### AIM OF THE EXERCISE:
Update the rows below by putting "Visits" in place of "Views" and keeping everything else unchanged. Give only the text, without the pictures.

###

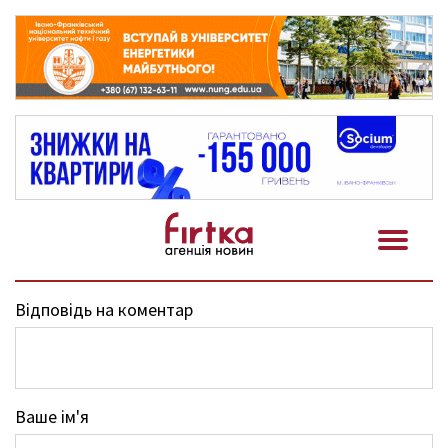
Відповідь на коментар
Ваше ім'я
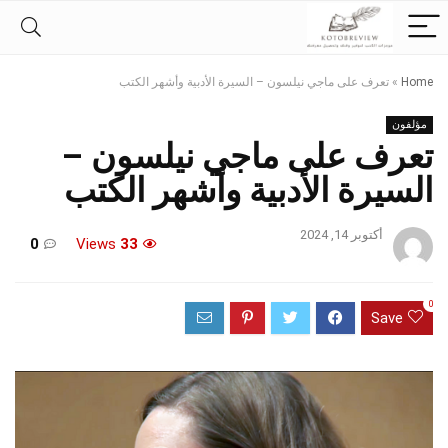
Home
»
تعرف على ماجي نيلسون – السيرة الأدبية وأشهر الكتب
مؤلفون
تعرف على ماجي نيلسون –
السيرة الأدبية وأشهر الكتب
أكتوبر 14, 2024
0
Views
33
0
Save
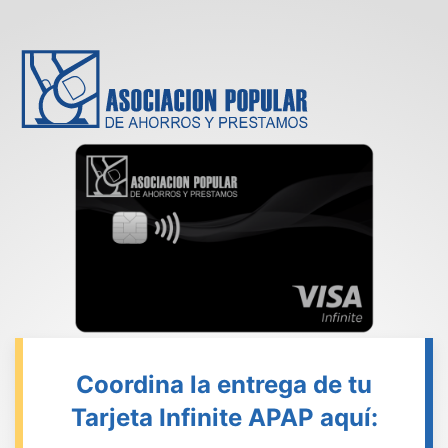
Coordina la entrega de tu
Tarjeta Infinite APAP aquí:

###

### RESULT OF THE EXERCISE:
Відповідь на коментар
Ваше ім'я
Home
»
تعرف على ماجي نيلسون – السيرة الأدبية وأشهر الكتب
مؤلفون
تعرف على ماجي نيلسون –
السيرة الأدبية وأشهر الكتب
أكتوبر 14, 2024
0
Visits
33
0
Save
Coordina la entrega de tu
Tarjeta Infinite APAP aquí:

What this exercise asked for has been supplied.